Pejabat lain mengatakan masih belum jelas apakah militer AS siap untuk menarik pasukan dari Asia atau Eropa, meskipun ada peningkatan ketegangan.

Sebelum Oktober, terakhir kali AS mengerahkan ribuan tentara ke Timur Tengah adalah di bawah mantan presiden Donald Trump, selama serangkaian tindakan eskalasi yang memuncak dalam pembunuhan AS terhadap jenderal top Iran dan serangan rudal balasan oleh Teheran di pangkalan AS di Irak.

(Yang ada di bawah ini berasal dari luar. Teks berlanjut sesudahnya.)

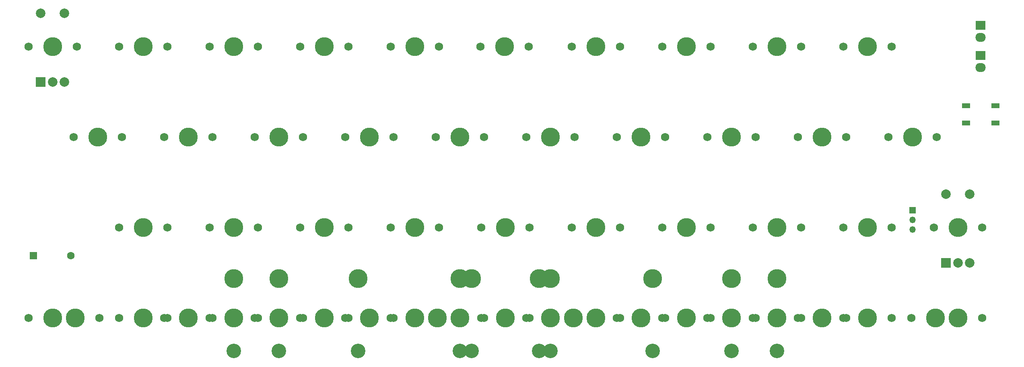
<source format=gbr>
%TF.GenerationSoftware,KiCad,Pcbnew,(6.0.7)*%
%TF.CreationDate,2023-01-04T12:42:10+01:00*%
%TF.ProjectId,Didaktik multilayout,44696461-6b74-4696-9b20-6d756c74696c,rev?*%
%TF.SameCoordinates,Original*%
%TF.FileFunction,Soldermask,Top*%
%TF.FilePolarity,Negative*%
%FSLAX46Y46*%
G04 Gerber Fmt 4.6, Leading zero omitted, Abs format (unit mm)*
G04 Created by KiCad (PCBNEW (6.0.7)) date 2023-01-04 12:42:10*
%MOMM*%
%LPD*%
G01*
G04 APERTURE LIST*
%ADD10C,1.750000*%
%ADD11C,3.987800*%
%ADD12C,3.048000*%
%ADD13O,2.159000X1.905000*%
%ADD14R,2.159000X1.905000*%
%ADD15R,1.600000X1.600000*%
%ADD16C,1.600000*%
%ADD17R,2.000000X2.000000*%
%ADD18C,2.000000*%
%ADD19R,1.800000X1.100000*%
%ADD20R,1.350000X1.350000*%
%ADD21O,1.350000X1.350000*%
G04 APERTURE END LIST*
D10*
%TO.C,SW33*%
X83820000Y-98425000D03*
X93980000Y-98425000D03*
D11*
X88900000Y-98425000D03*
%TD*%
%TO.C,SW15*%
X127000000Y-60325000D03*
D10*
X121920000Y-60325000D03*
X132080000Y-60325000D03*
%TD*%
D12*
%TO.C,SW36c1*%
X79375000Y-105410000D03*
X193675000Y-105410000D03*
D11*
X79375000Y-90170000D03*
D10*
X131445000Y-98425000D03*
D11*
X193675000Y-90170000D03*
X136525000Y-98425000D03*
D10*
X141605000Y-98425000D03*
%TD*%
D11*
%TO.C,SW7*%
X155575000Y-41275000D03*
D10*
X160655000Y-41275000D03*
X150495000Y-41275000D03*
%TD*%
%TO.C,SW27*%
X169545000Y-79375000D03*
X179705000Y-79375000D03*
D11*
X174625000Y-79375000D03*
%TD*%
D10*
%TO.C,SW34b1*%
X102870000Y-98425000D03*
D12*
X88900000Y-105410000D03*
D11*
X88900000Y-90170000D03*
X127000000Y-90170000D03*
X107950000Y-98425000D03*
D10*
X113030000Y-98425000D03*
D12*
X127000000Y-105410000D03*
%TD*%
D10*
%TO.C,SW14*%
X102870000Y-60325000D03*
D11*
X107950000Y-60325000D03*
D10*
X113030000Y-60325000D03*
%TD*%
D11*
%TO.C,SW33a1*%
X79375000Y-98425000D03*
D10*
X74295000Y-98425000D03*
X84455000Y-98425000D03*
%TD*%
%TO.C,SW9*%
X188595000Y-41275000D03*
X198755000Y-41275000D03*
D11*
X193675000Y-41275000D03*
%TD*%
D13*
%TO.C,D42*%
X236537500Y-45720000D03*
D14*
X236537500Y-43180000D03*
%TD*%
D10*
%TO.C,SW29*%
X217805000Y-79375000D03*
X207645000Y-79375000D03*
D11*
X212725000Y-79375000D03*
%TD*%
D10*
%TO.C,SW8*%
X179705000Y-41275000D03*
X169545000Y-41275000D03*
D11*
X174625000Y-41275000D03*
%TD*%
D12*
%TO.C,SW35b1*%
X105568750Y-105410000D03*
D11*
X105568750Y-90170000D03*
X129381250Y-90170000D03*
X117475000Y-98425000D03*
D10*
X122555000Y-98425000D03*
D12*
X129381250Y-105410000D03*
D10*
X112395000Y-98425000D03*
%TD*%
%TO.C,SW2*%
X55245000Y-41275000D03*
D11*
X60325000Y-41275000D03*
D10*
X65405000Y-41275000D03*
%TD*%
%TO.C,SW34*%
X113030000Y-98425000D03*
X102870000Y-98425000D03*
D11*
X107950000Y-98425000D03*
%TD*%
D10*
%TO.C,SW24*%
X112395000Y-79375000D03*
X122555000Y-79375000D03*
D11*
X117475000Y-79375000D03*
%TD*%
D10*
%TO.C,SW31*%
X40957500Y-98425000D03*
D11*
X46037500Y-98425000D03*
D10*
X51117500Y-98425000D03*
%TD*%
%TO.C,SW37a1*%
X169545000Y-98425000D03*
X179705000Y-98425000D03*
D11*
X174625000Y-98425000D03*
%TD*%
D10*
%TO.C,SW20*%
X227330000Y-60325000D03*
X217170000Y-60325000D03*
D11*
X222250000Y-60325000D03*
%TD*%
%TO.C,SW5*%
X117475000Y-41275000D03*
D10*
X112395000Y-41275000D03*
X122555000Y-41275000D03*
%TD*%
D15*
%TO.C,R5*%
X37248000Y-85344000D03*
D16*
X45048000Y-85344000D03*
%TD*%
D10*
%TO.C,SW40a1*%
X226695000Y-98425000D03*
X236855000Y-98425000D03*
D11*
X231775000Y-98425000D03*
%TD*%
D10*
%TO.C,SW35*%
X132080000Y-98425000D03*
D11*
X127000000Y-98425000D03*
D10*
X121920000Y-98425000D03*
%TD*%
%TO.C,SW31a1*%
X36195000Y-98425000D03*
D11*
X41275000Y-98425000D03*
D10*
X46355000Y-98425000D03*
%TD*%
%TO.C,SW38*%
X189230000Y-98425000D03*
D11*
X184150000Y-98425000D03*
D10*
X179070000Y-98425000D03*
%TD*%
D11*
%TO.C,SW12*%
X69850000Y-60325000D03*
D10*
X74930000Y-60325000D03*
X64770000Y-60325000D03*
%TD*%
%TO.C,SW22*%
X84455000Y-79375000D03*
X74295000Y-79375000D03*
D11*
X79375000Y-79375000D03*
%TD*%
%TO.C,SW36a1*%
X150812500Y-98425000D03*
D10*
X155892500Y-98425000D03*
X145732500Y-98425000D03*
%TD*%
D12*
%TO.C,SW36b1*%
X143668750Y-105410000D03*
D11*
X167481250Y-90170000D03*
X155575000Y-98425000D03*
X143668750Y-90170000D03*
D12*
X167481250Y-105410000D03*
D10*
X150495000Y-98425000D03*
X160655000Y-98425000D03*
%TD*%
D11*
%TO.C,SW10*%
X212725000Y-41275000D03*
D10*
X217805000Y-41275000D03*
X207645000Y-41275000D03*
%TD*%
D13*
%TO.C,D43*%
X236537500Y-39370000D03*
D14*
X236537500Y-36830000D03*
%TD*%
D12*
%TO.C,SW35c1*%
X184150000Y-105410000D03*
D11*
X88900000Y-90170000D03*
D12*
X88900000Y-105410000D03*
D11*
X136525000Y-98425000D03*
D10*
X141605000Y-98425000D03*
X131445000Y-98425000D03*
D11*
X184150000Y-90170000D03*
%TD*%
%TO.C,SW6*%
X136398000Y-41275000D03*
D10*
X131318000Y-41275000D03*
X141478000Y-41275000D03*
%TD*%
%TO.C,SW19*%
X198120000Y-60325000D03*
X208280000Y-60325000D03*
D11*
X203200000Y-60325000D03*
%TD*%
D10*
%TO.C,SW3*%
X74295000Y-41275000D03*
X84455000Y-41275000D03*
D11*
X79375000Y-41275000D03*
%TD*%
D10*
%TO.C,SW17*%
X160020000Y-60325000D03*
D11*
X165100000Y-60325000D03*
D10*
X170180000Y-60325000D03*
%TD*%
%TO.C,SW39*%
X208280000Y-98425000D03*
X198120000Y-98425000D03*
D11*
X203200000Y-98425000D03*
%TD*%
%TO.C,SW11*%
X50800000Y-60325000D03*
D10*
X45720000Y-60325000D03*
X55880000Y-60325000D03*
%TD*%
D11*
%TO.C,SW21*%
X60325000Y-79375000D03*
D10*
X65405000Y-79375000D03*
X55245000Y-79375000D03*
%TD*%
D11*
%TO.C,SW16*%
X146050000Y-60325000D03*
D10*
X151130000Y-60325000D03*
X140970000Y-60325000D03*
%TD*%
%TO.C,SW18*%
X179070000Y-60325000D03*
D11*
X184150000Y-60325000D03*
D10*
X189230000Y-60325000D03*
%TD*%
D17*
%TO.C,SW42*%
X229275000Y-86875000D03*
D18*
X234275000Y-86875000D03*
X231775000Y-86875000D03*
X234275000Y-72375000D03*
X229275000Y-72375000D03*
%TD*%
D11*
%TO.C,SW32a1*%
X60325000Y-98425000D03*
D10*
X65405000Y-98425000D03*
X55245000Y-98425000D03*
%TD*%
D12*
%TO.C,SW37b1*%
X184150000Y-105410000D03*
D11*
X146050000Y-90170000D03*
D10*
X160020000Y-98425000D03*
X170180000Y-98425000D03*
D11*
X165100000Y-98425000D03*
X184150000Y-90170000D03*
D12*
X146050000Y-105410000D03*
%TD*%
D10*
%TO.C,SW34a1*%
X93345000Y-98425000D03*
X103505000Y-98425000D03*
D11*
X98425000Y-98425000D03*
%TD*%
%TO.C,SW36*%
X146050000Y-98425000D03*
D10*
X140970000Y-98425000D03*
X151130000Y-98425000D03*
%TD*%
D11*
%TO.C,SW28*%
X193675000Y-79375000D03*
D10*
X188595000Y-79375000D03*
X198755000Y-79375000D03*
%TD*%
D11*
%TO.C,SW1*%
X41275000Y-41275000D03*
D10*
X36195000Y-41275000D03*
X46355000Y-41275000D03*
%TD*%
%TO.C,SW40*%
X232092500Y-98425000D03*
D11*
X227012500Y-98425000D03*
D10*
X221932500Y-98425000D03*
%TD*%
D19*
%TO.C,SW_Reset1*%
X239637500Y-57412500D03*
X233437500Y-53712500D03*
X239637500Y-53712500D03*
X233437500Y-57412500D03*
%TD*%
D11*
%TO.C,SW39a1*%
X212725000Y-98425000D03*
D10*
X207645000Y-98425000D03*
X217805000Y-98425000D03*
%TD*%
%TO.C,SW37*%
X170180000Y-98425000D03*
D11*
X165100000Y-98425000D03*
D10*
X160020000Y-98425000D03*
%TD*%
D11*
%TO.C,SW4*%
X98425000Y-41275000D03*
D10*
X93345000Y-41275000D03*
X103505000Y-41275000D03*
%TD*%
%TO.C,SW35a1*%
X117157500Y-98425000D03*
X127317500Y-98425000D03*
D11*
X122237500Y-98425000D03*
%TD*%
D10*
%TO.C,SW32*%
X74930000Y-98425000D03*
X64770000Y-98425000D03*
D11*
X69850000Y-98425000D03*
%TD*%
D10*
%TO.C,SW26*%
X160655000Y-79375000D03*
D11*
X155575000Y-79375000D03*
D10*
X150495000Y-79375000D03*
%TD*%
D11*
%TO.C,SW30*%
X231775000Y-79375000D03*
D10*
X226695000Y-79375000D03*
X236855000Y-79375000D03*
%TD*%
D11*
%TO.C,SW38a1*%
X193675000Y-98425000D03*
D10*
X198755000Y-98425000D03*
X188595000Y-98425000D03*
%TD*%
D11*
%TO.C,SW13*%
X88900000Y-60325000D03*
D10*
X83820000Y-60325000D03*
X93980000Y-60325000D03*
%TD*%
D17*
%TO.C,SW41*%
X38775000Y-48775000D03*
D18*
X43775000Y-48775000D03*
X41275000Y-48775000D03*
X43775000Y-34275000D03*
X38775000Y-34275000D03*
%TD*%
D10*
%TO.C,SW25*%
X131445000Y-79375000D03*
D11*
X136525000Y-79375000D03*
D10*
X141605000Y-79375000D03*
%TD*%
D11*
%TO.C,SW23*%
X98425000Y-79375000D03*
D10*
X103505000Y-79375000D03*
X93345000Y-79375000D03*
%TD*%
D20*
%TO.C,J3*%
X222250000Y-75787500D03*
D21*
X222250000Y-77787500D03*
X222250000Y-79787500D03*
%TD*%
M02*

</source>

Pejabat AS pertama mencatat bahwa lonjakan pasukan pada 2019 dan 2020 dimungkinkan karena, tidak seperti hari ini, Washington tidak harus mendedikasikan begitu banyak personel dan sumber daya ke Eropa – sebuah kenyataan baru setelah invasi Rusia 2022 ke Ukraina.

Mulroy mengatakan AS harus memperkuat posisinya di Timur Tengah tanpa meninggalkan fokus pertama China.

“Kita perlu mengerahkan pasukan berdasarkan lingkungan ancaman saat ini. Dan tren saat ini … jelas merupakan potensi konflik antar bangsa yang lebih luas di Timur Tengah,” kata Mulroy.

Leave a Reply

Your email address will not be published. Required fields are marked *

Proudly powered by WordPress | Theme: Cute Blog by Crimson Themes.